La française Mistral AI, spécialisée dans les modèles d’intelligence artificielle, et l'allemande Helsing, qui développe des logiciels pour les équipements militaires, travailleront ensemble sur des solutions d’IA appliquées à la défense. Selon leur déclaration commune lors du sommet sur l’intelligence artificielle à Paris, elles utiliseront la vision par ordinateur pour améliorer l’analyse des environnements opérationnels et faciliter la prise de décision en situation complexe.
L’IA, un outil stratégique pour les forces armées
Helsing conçoit des logiciels destinés aux drones et aux avions de combat Eurofighter. Elle a récemment annoncé le développement de ses propres drones d’attaque. L’entreprise milite pour un renforcement des capacités de défense européennes, dans un contexte de tensions géopolitiques accrues. De son côté, le ministre français des Armées, Sébastien Lecornu, a confirmé le mois dernier que certaines des solutions de Mistral seront utilisées par l’armée française.
L’utilisation de l’IA dans la défense répond à plusieurs objectifs : automatiser l’analyse des données en temps réel, optimiser la communication entre les systèmes militaires et leurs opérateurs, et accélérer la prise de décision en opération. Ces technologies sont particulièrement recherchées pour les drones autonomes, la cybersécurité et la gestion des ressources logistiques.
Vers une autonomie stratégique ?
L’évolution du rôle des entreprises technologiques dans le domaine de la défense pose toutefois des questions sur la gouvernance et la régulation de ces technologies. En avril dernier (lire Qant du 30 avril 2024), le palais Hofburg de Vienne avait accueilli une conférence internationale intitulée "Humanité à la croisée des chemins : Systèmes d'armes autonomes et le défi de la régulation". Les nations participantes avaient notamment souligné l'urgence d'établir des règles internationales pour maintenir le contrôle humain sur les systèmes d'armes autonomes (lire Qant du 6 mai 2024).
L’implication des entreprises d’IA dans le secteur militaire a longtemps été un sujet de débat. En 2018, Google avait renoncé à son contrat avec le Pentagone pour le projet Maven, un programme d’IA destiné à analyser des images captées par des drones, à la suite de protestations internes de ses employés. Le projet, de plus de 200 millions de dollars, est échu à Palantir.

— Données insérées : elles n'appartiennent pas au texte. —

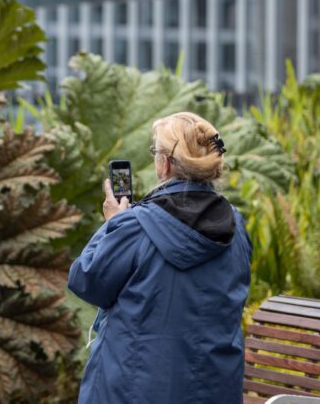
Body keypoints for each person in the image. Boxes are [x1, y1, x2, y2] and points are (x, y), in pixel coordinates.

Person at [68, 112, 252, 404]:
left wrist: (112, 224)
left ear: (164, 163)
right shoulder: (236, 225)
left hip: (136, 390)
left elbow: (86, 279)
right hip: (215, 389)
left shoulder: (135, 226)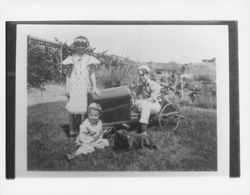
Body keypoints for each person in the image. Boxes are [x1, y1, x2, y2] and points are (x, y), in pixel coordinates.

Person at [62, 36, 100, 136]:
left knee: (82, 109)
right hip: (73, 86)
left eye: (83, 45)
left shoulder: (89, 59)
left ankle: (80, 127)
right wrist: (67, 88)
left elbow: (92, 74)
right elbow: (68, 74)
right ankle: (71, 129)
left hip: (84, 87)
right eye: (79, 45)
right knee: (71, 108)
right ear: (75, 46)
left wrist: (94, 86)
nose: (81, 47)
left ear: (86, 46)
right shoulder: (71, 59)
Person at [134, 65, 162, 135]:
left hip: (155, 105)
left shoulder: (154, 84)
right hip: (143, 103)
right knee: (129, 102)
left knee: (144, 105)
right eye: (139, 75)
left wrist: (138, 101)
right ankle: (125, 122)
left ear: (148, 74)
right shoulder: (140, 85)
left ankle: (143, 131)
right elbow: (133, 94)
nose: (141, 77)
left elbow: (152, 99)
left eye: (143, 75)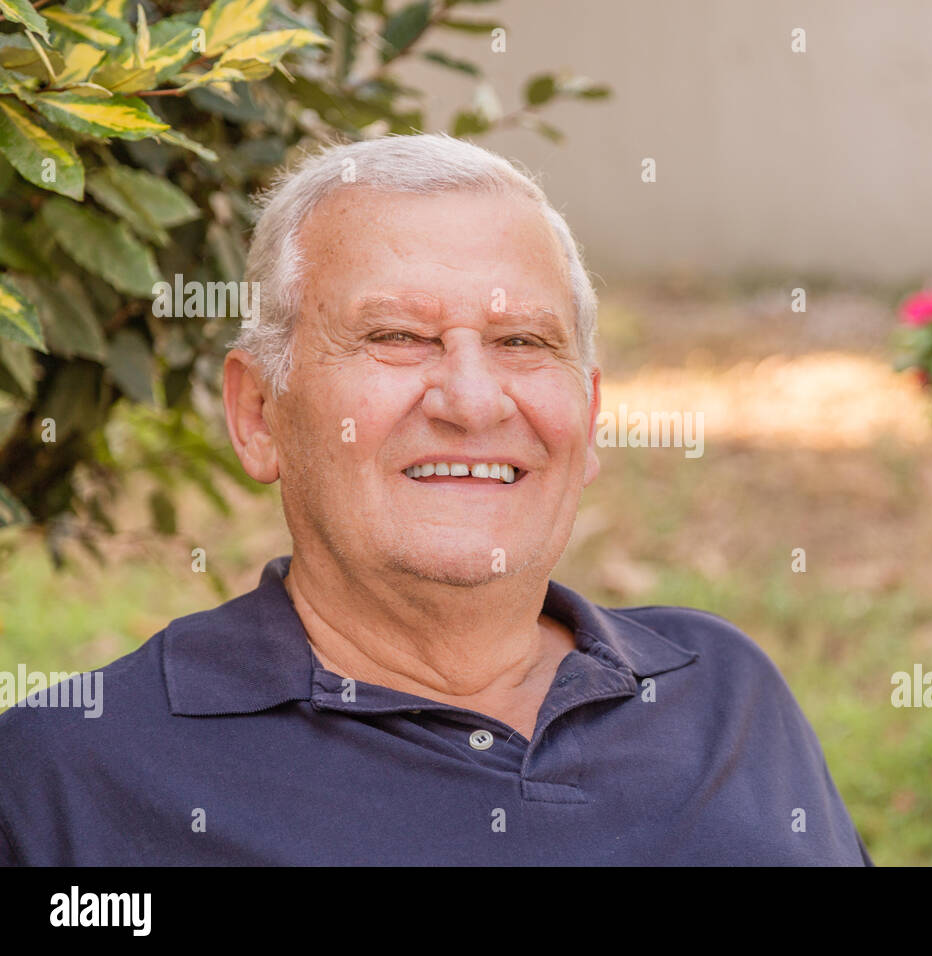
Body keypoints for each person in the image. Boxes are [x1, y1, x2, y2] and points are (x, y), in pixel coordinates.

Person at [0, 133, 870, 866]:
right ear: (260, 413)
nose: (472, 399)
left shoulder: (723, 693)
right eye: (398, 337)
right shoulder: (70, 776)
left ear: (590, 417)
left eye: (522, 341)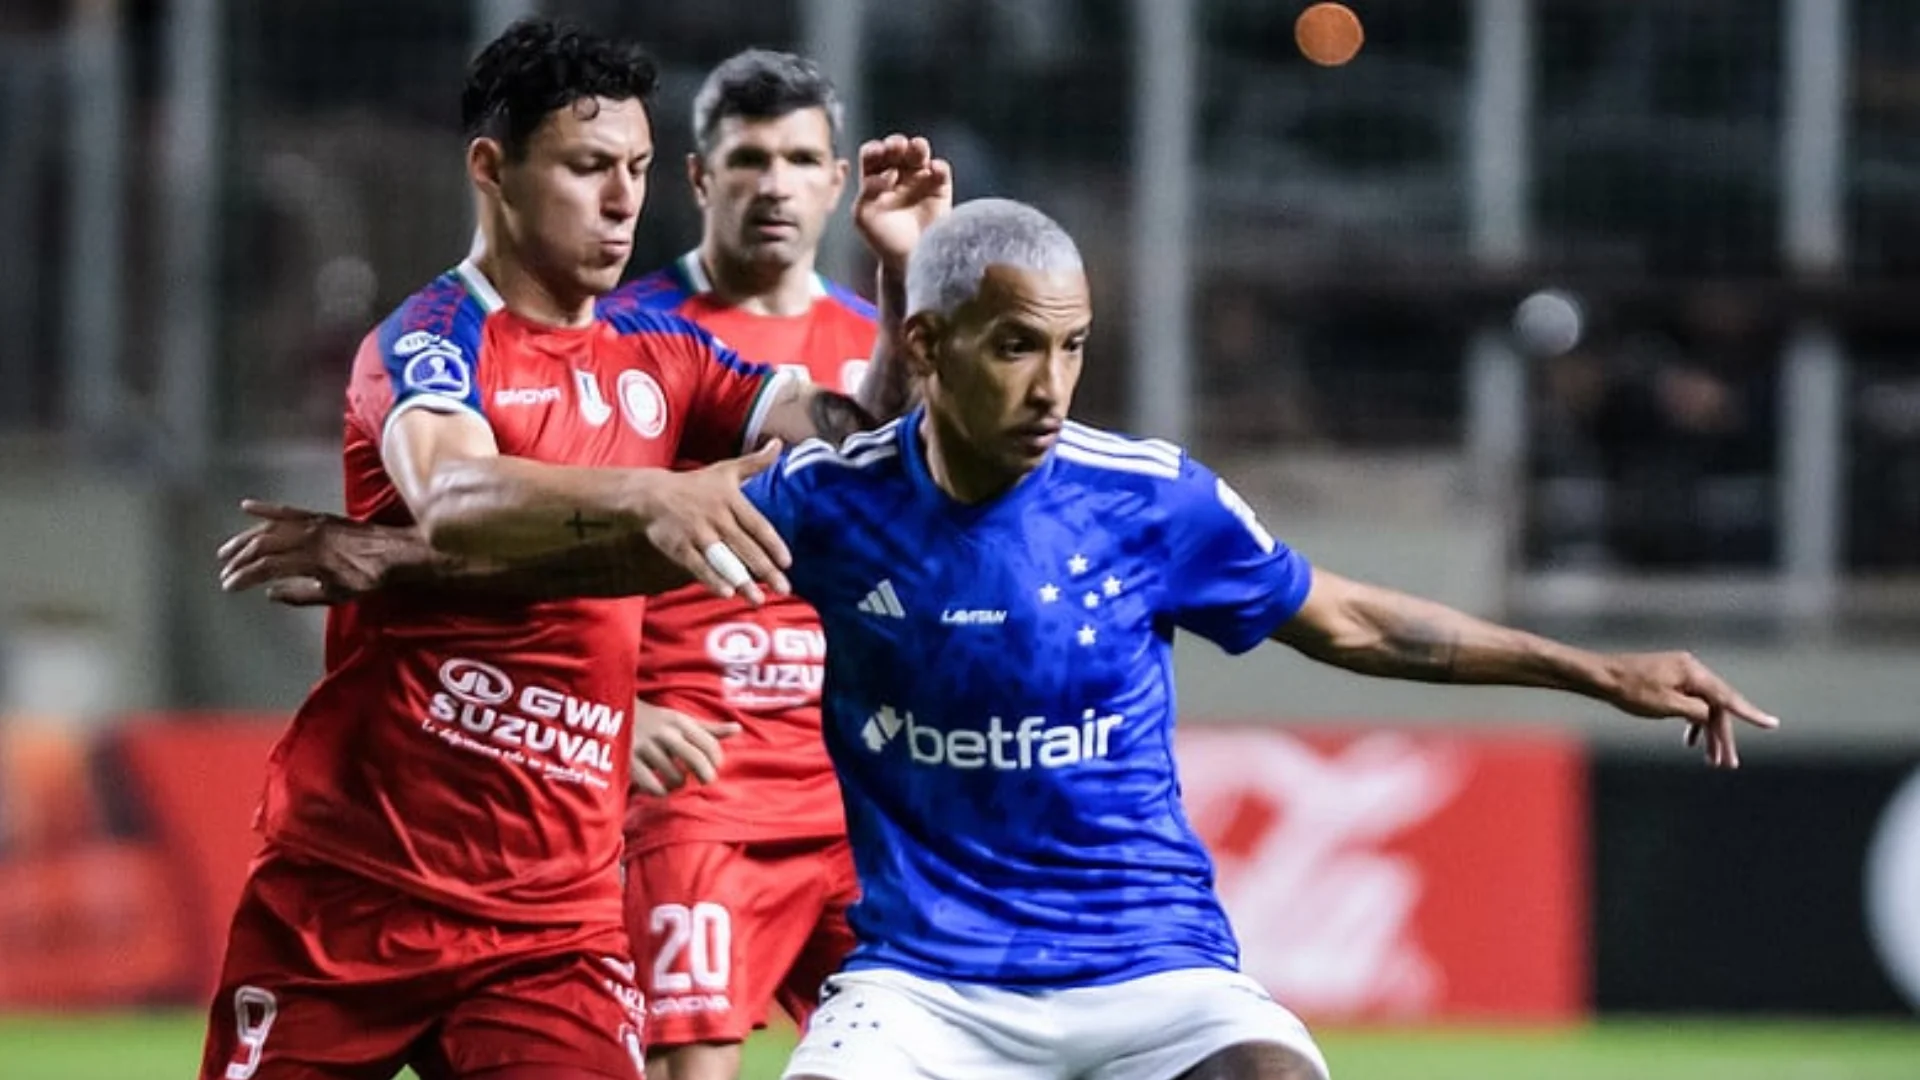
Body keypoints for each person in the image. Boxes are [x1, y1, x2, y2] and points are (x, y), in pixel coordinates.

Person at [218, 199, 1778, 1080]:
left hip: (1155, 973)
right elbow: (601, 544)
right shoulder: (828, 501)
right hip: (929, 993)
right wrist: (381, 554)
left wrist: (1601, 671)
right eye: (1017, 347)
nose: (1051, 386)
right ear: (930, 347)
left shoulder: (1150, 499)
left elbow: (1360, 622)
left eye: (1074, 349)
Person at [201, 18, 948, 1080]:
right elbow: (455, 494)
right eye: (589, 167)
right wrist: (658, 496)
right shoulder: (427, 338)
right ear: (492, 169)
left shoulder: (667, 350)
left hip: (554, 922)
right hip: (353, 888)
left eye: (638, 169)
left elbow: (862, 441)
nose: (623, 200)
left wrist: (904, 276)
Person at [604, 51, 873, 1080]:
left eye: (801, 158)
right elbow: (547, 552)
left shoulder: (877, 349)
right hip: (698, 786)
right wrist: (613, 712)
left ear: (837, 181)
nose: (775, 183)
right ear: (700, 178)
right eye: (748, 157)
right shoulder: (626, 338)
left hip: (859, 794)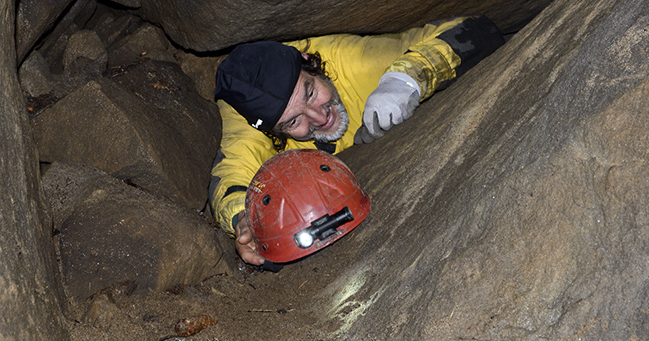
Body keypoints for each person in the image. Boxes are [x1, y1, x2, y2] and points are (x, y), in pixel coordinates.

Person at [210, 15, 505, 266]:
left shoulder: (352, 61)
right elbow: (232, 177)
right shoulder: (249, 119)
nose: (318, 117)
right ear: (273, 130)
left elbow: (475, 28)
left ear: (309, 63)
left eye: (311, 93)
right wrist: (243, 220)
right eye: (293, 122)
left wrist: (406, 80)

La situation a évolué rapidement. En début d'année, Google a supprimé de ses principes éthiques l’interdiction d’utiliser l’IA pour des applications militaires. L’entreprise a justifié ce revirement par le contexte géopolitique actuel et la nécessité, selon elle, pour les démocraties de conserver un leadership en matière d’IA.
Écosystème américain
Fin 2024, OpenAI s’est associée à Anduril Industries pour développer des technologies anti-drones, marquant une première incursion de l’entreprise dans le secteur de la défense. Des entreprises comme Palantir, Anduril et Shield AI constituent un premier noyau pour une industrie de l’IA militaire.
Parallèlement, le Congrès américain pousse le département de la Défense à adopter plus rapidement ces technologies. La loi de financement de la défense 2025 prévoit notamment un renforcement des infrastructures de calcul haute performance pour soutenir l’IA militaire et la mise en place de nouvelles normes de gestion des données.
Cette évolution se traduit également par une nouvelle approche de l’acquisition des technologies de défense. Plutôt que de répondre uniquement à des appels d’offres précis, certaines entreprises développent des solutions en amont et les testent en conditions réelles, avant même que les forces armées n’expriment une demande formelle. Cette stratégie permet de proposer des produits directement opérationnels et d’accélérer leur adoption.
Pour sa part, le Pentagone mène actuellement des tests sur l’utilisation d’outils dérivés de ChatGPT pour accélérer l’analyse des données de combat et améliorer la réactivité des commandants face à des adversaires technologiquement avancés. Ces expérimentations, menées en coopération avec Anduril et Palantir, visent à réduire le temps nécessaire pour comprendre une situation et prendre des décisions stratégiques.
L’Europe doit faire vite, avant que l’augmentation de ses budgets militaires ne profite exclusivement, pour l’IA, à l’industrie américaine.